Rye Recipe

The Homebrew Forum

Help Support The Homebrew Forum:

This site may earn a commission from merchant affiliate links, including eBay, Amazon, and others.
I went and bought 5KG of Rye malt. I have never drunk a Rye beer. I was feeling somewhat adventurous at the shop. I like Rye whisky so figured it was a good idea....

What I would like to know is if anyone has a decent tried and tested recipe or two they could point me towards. There's too much info out there and after a week of research I still don't really know where to dive in with it.

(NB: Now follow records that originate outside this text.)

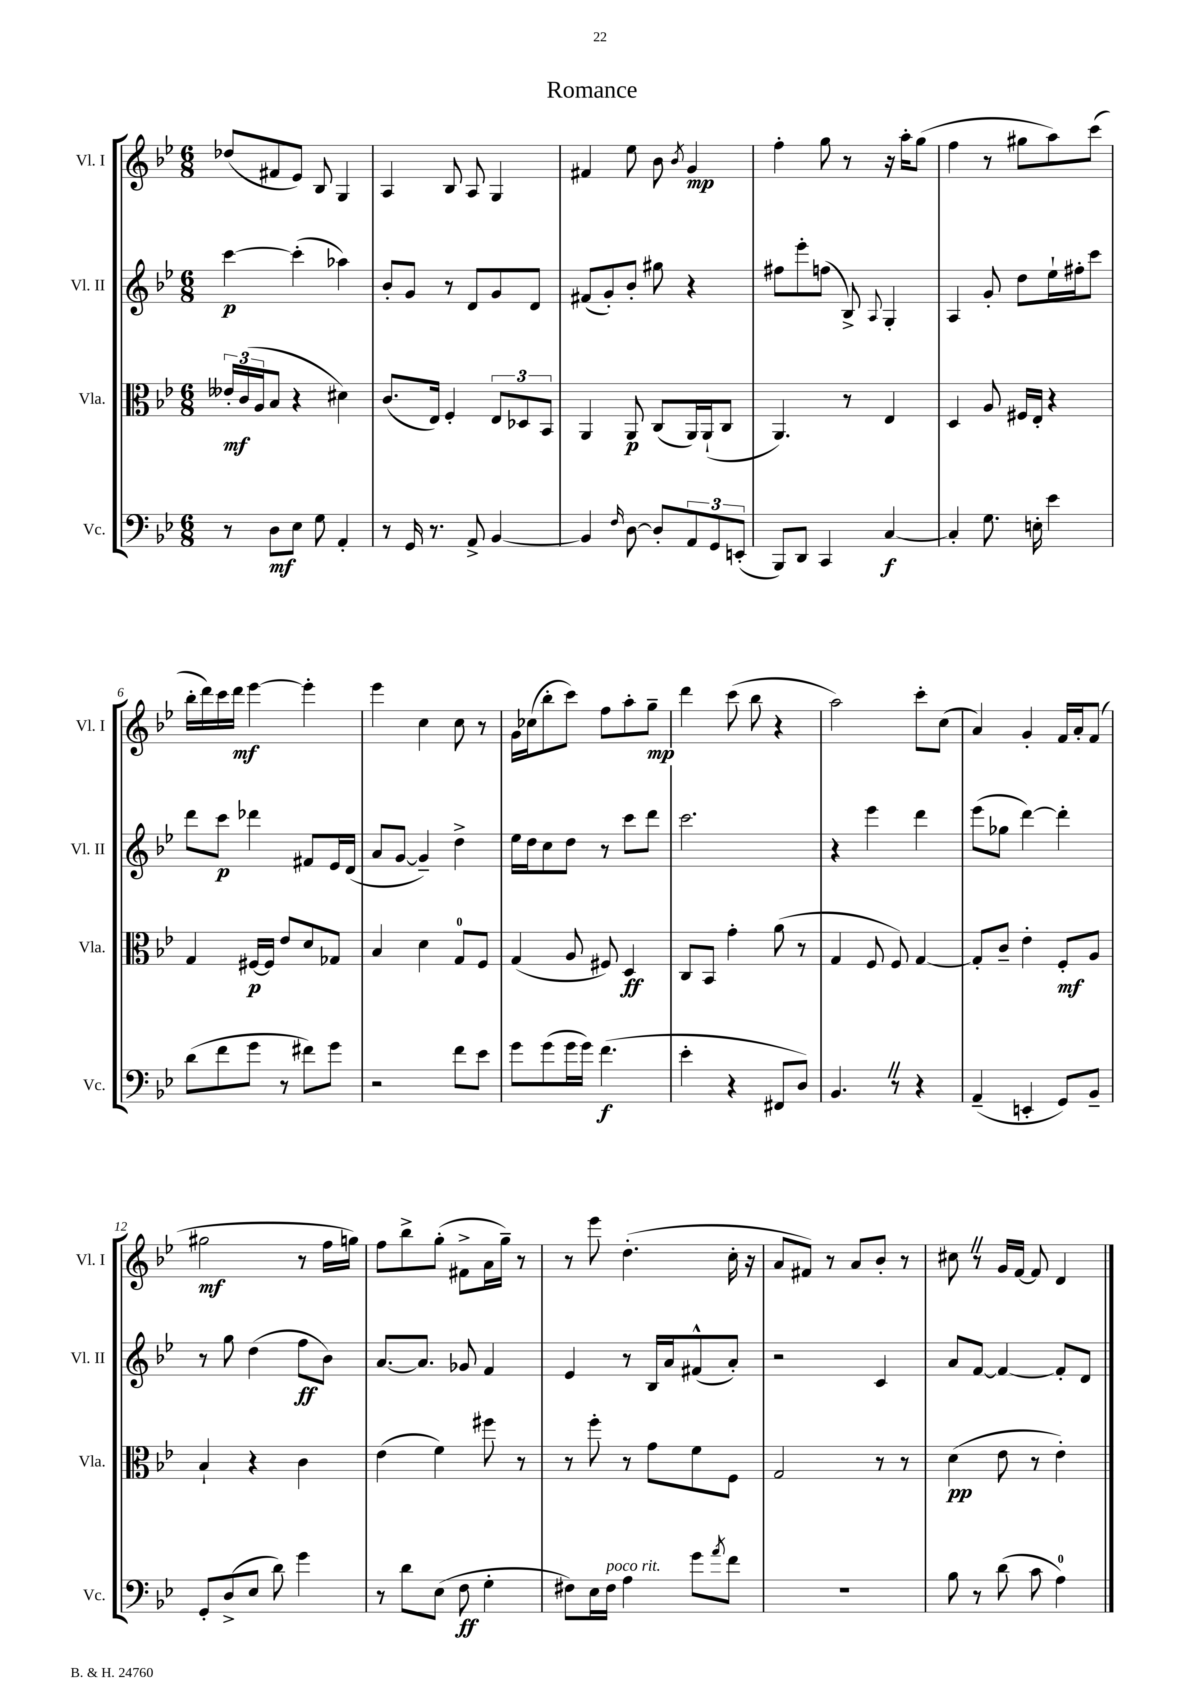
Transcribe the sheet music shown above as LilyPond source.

\header { title = "Romance" }
<<
\new StaffGroup <<
\new Staff = "s0" \with { instrumentName = "Vl. I" shortInstrumentName = "Vl. I" } {
    \clef treble \key bes \major \numericTimeSignature \time 6/8
    des''8( fis'8 ees'8) bes8 g4 |
    a4 bes8 a8 g4 |
    fis'4 ees''8 bes'8 \acciaccatura { bes'8 } g'4\mp |
    f''4-. g''8 r8 r16 a''16-. g''8( |
    f''4 r8 gis''8 a''8) c'''8( |
    bes''16-. d'''16) c'''16 d'''16\mf ees'''4~ ees'''4-. |
    ees'''4 c''4 c''8 r8 |
    g'16 ces''16( bes''8-. c'''8) f''8 a''8-. g''8--\mp |
    d'''4 c'''8( bes''8 r4 |
    a''2) c'''8-. c''8( |
    a'4) g'4-. f'16 a'16-. f'8( |
    gis''2\mf r8 f''16 g''16) |
    f''8 bes''8-> g''8-.( fis'8-> a'16 g''16--) r8 |
    r8 ees'''8 d''4.-.( c''16-. r16 |
    a'8 fis'8) r8 a'8 bes'8-. r8 |
    cis''8 \once \override BreathingSign.text = \markup { \musicglyph "scripts.caesura.straight" } \breathe r8 g'16 f'16~ f'8 d'4 \bar "|." |
}
\new Staff = "s1" \with { instrumentName = "Vl. II" shortInstrumentName = "Vl. II" } {
    \clef treble \key bes \major \numericTimeSignature \time 6/8
    c'''4~\p c'''4-.( aes''4) |
    bes'8-. g'8 r8 d'8 g'8 d'8 |
    fis'8( g'8-.) bes'8-. gis''8 r4 |
    fis''8 ees'''8-. f''8( bes8->) \appoggiatura { a8 } g4-. |
    a4 g'8-. d''8 ees''16-! fis''16-. c'''8 |
    d'''8 c'''8\p des'''4 fis'8 ees'16 d'16( |
    a'8 g'8~ g'4--) d''4-> |
    ees''16 d''16 c''8 d''8 r8 c'''8 d'''8 |
    c'''2. |
    r4 ees'''4 d'''4 |
    ees'''8( ges''8 d'''4~) d'''4-. |
    r8 g''8 d''4( f''8\ff bes'8) |
    a'8.~ a'8. ges'8 f'4 |
    ees'4 r8 bes16 a'16 fis'8-^( a'8-.) |
    r2 c'4 |
    a'8 f'8~ f'4~ f'8-. d'8 \bar "|." |
}
\new Staff = "s2" \with { instrumentName = "Vla." shortInstrumentName = "Vla." } {
    \clef alto \key bes \major \numericTimeSignature \time 6/8
    \tuplet 3/2 { eeses'16-.\mf c'16( a16 } bes8 r4 dis'4) |
    c'8.( ees16) f4-. \tuplet 3/2 { ees8 des8 bes,8 } |
    a,4 a,8\p c8( a,16) a,16-!( c8 |
    a,4.) r8 ees4 |
    d4 a8 fis16 ees16-. r4 |
    g4 fis16~\p fis16 ees'8 d'8 ges8 |
    bes4 d'4 g8-0 f8 |
    g4( a8 fis8) d4\ff |
    c8 bes,8 g'4-. a'8( r8 |
    g4 f8 f8) g4~ |
    g8-. c'8-- ees'4-. f8-.\mf a8 |
    bes4-! r4 c'4 |
    ees'4( f'4) fis''8 r8 |
    r8 f''8-. r8 g'8 f'8 f8 |
    g2 r8 r8 |
    d'4\pp( ees'8 r8 ees'4-.) \bar "|." |
}
\new Staff = "s3" \with { instrumentName = "Vc." shortInstrumentName = "Vc." } {
    \clef bass \key bes \major \numericTimeSignature \time 6/8
    r8 d8\mf ees8 g8 a,4-. |
    r8 g,16 r8. a,8-> bes,4~ |
    bes,4 \grace { f16 } d8~ d8-. \tuplet 3/2 { a,8 g,8 e,8-.( } |
    bes,,8) d,8 c,4 c4~\f |
    c4-. g8. e16-. ees'4 |
    d'8( f'8 g'8 r8 fis'8) g'8 |
    r2 f'8 ees'8 |
    g'8 g'8( g'16 g'16) f'4.\f( |
    ees'4-. r4 fis,8 d8) |
    bes,4. \once \override BreathingSign.text = \markup { \musicglyph "scripts.caesura.straight" } \breathe r8 r4 |
    a,4--( e,4-. g,8) bes,8-- |
    g,8-. d8->( ees8 d'8) g'4 |
    r8 d'8 ees8( f8\ff g4-. |
    fis8) ees16 fis16^\markup { \italic "poco rit." } a4 g'8 \acciaccatura { a'8 } f'8 |
    R2. |
    bes8 r8 d'8( c'8 a4-0) \bar "|." |
}
>>
>>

What about trying an all grain kvass? Traditionally kvass is made with toasted rye bread, but a quick internet search for "all grain kvass" turns up a few ideas. Such as:

Randy Mosher ("Radical Brewing", Brewers Publications) gives this for an all-grain recipe:

1.75 lb rye flour
1 lb 6-row malt
1 lb rye malt
9 oz. toasted buckwheat (kasha)

Mash at 150 degrees for one hour.

To the mash add: .12oz fresh peppermint (beware that grocery store fresh mint is often actually spearmint), and the juice and zest of one lemon. The wort is traditionally unboiled.

Ferment with 1/4 cake of compressed bread yeast or an ale yeast (I'm thinking maybe European or German Ale might work here?).

Target starting gravity 1.024.
 
What about trying an all grain kvass? Traditionally kvass is made with toasted rye bread, but a quick internet search for "all grain kvass" turns up a few ideas. Such as:

Randy Mosher ("Radical Brewing", Brewers Publications) gives this for an all-grain recipe:

1.75 lb rye flour
1 lb 6-row malt
1 lb rye malt
9 oz. toasted buckwheat (kasha)

Mash at 150 degrees for one hour.

To the mash add: .12oz fresh peppermint (beware that grocery store fresh mint is often actually spearmint), and the juice and zest of one lemon. The wort is traditionally unboiled.

Ferment with 1/4 cake of compressed bread yeast or an ale yeast (I'm thinking maybe European or German Ale might work here?).

Target starting gravity 1.024.

That is quite a recipe. And something very much worth trying, cheers. I've got Randy moshers 'Tasting Beer' book in front of me on the coffee table right now strangely enough!